TEXT PROVIDED ->
Far higher forms are those of the
magic of the black _Takowri_ whom one meets divining about the
streets of Cairo, or of the Arab proper, which brings us fairly to the
Cabala and the Jew, Cornelius Agrippa and Eliphas Levi.
It is not difficult to understand how Shamanism with its drums and
darkened rooms, its conjuring of evil-doers and extraction of diseases
in tangible forms, should have spread from Central Asia to the
Laplanders and Eskimo, and thence to the red Indians. Very little
attention has been paid to the intercourse actually existing at the
present day between these races. I have met with a Passamaquoddy Indian
who spoke French well, who had been educated at a mission school, and
who had been among the Eskimo. As regards legends and folk-lore, no one
can read the Eskimo tales and those of this volume and not feel that
the Algonquin is to the man of the icy north what the gypsy is to the
Hindoo. As regards the early religion of both races, it is simply
_identical_, and it is far too peculiar in its many similar
details to have simply sprung up, as many might assume, from the common
likeness in customs of all savages. For there is in both a great deal
of "literary" culture, especially in the Algonquin, and it would be
little less than miraculous that this too should have assimilated by
chance. It does not help the "opposition" to point out that Algonquin
legends, declare that their ancestors came from the west.

Records drawn from a data source:
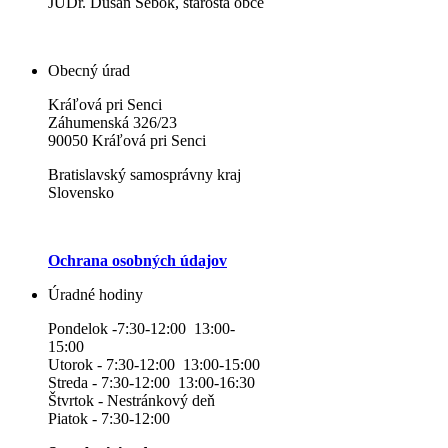
JUDr. Dušan Šebok, starosta obce
Obecný úrad
Kráľová pri Senci
Záhumenská 326/23
90050 Kráľová pri Senci
Bratislavský samosprávny kraj
Slovensko
Ochrana osobných údajov
Úradné hodiny
Pondelok -7:30-12:00 13:00-
15:00
Utorok - 7:30-12:00 13:00-15:00
Streda - 7:30-12:00 13:00-16:30
Štvrtok - Nestránkový deň
Piatok - 7:30-12:00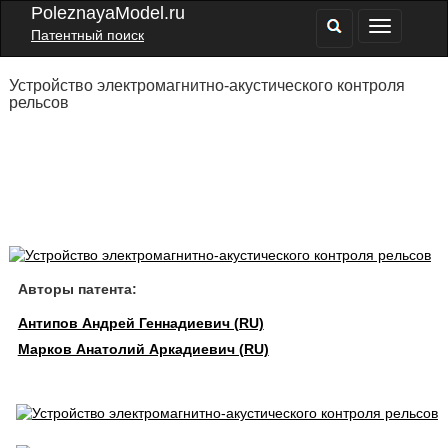
PoleznayaModel.ru
Патентный поиск
Устройство электромагнитно-акустического контроля
рельсов
Авторы патента:
Антипов Андрей Геннадиевич (RU)
Марков Анатолий Аркадиевич (RU)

GOAL OF THE EXERCISE -> From the passage on shamanism and Algonquin and Eskimo lore, reproduce verbatim the portion that starts at the words "Far higher forms" and ends after the words "and Eliphas Levi.".

RESULT ->
Far higher forms are those of the
magic of the black _Takowri_ whom one meets divining about the
streets of Cairo, or of the Arab proper, which brings us fairly to the
Cabala and the Jew, Cornelius Agrippa and Eliphas Levi.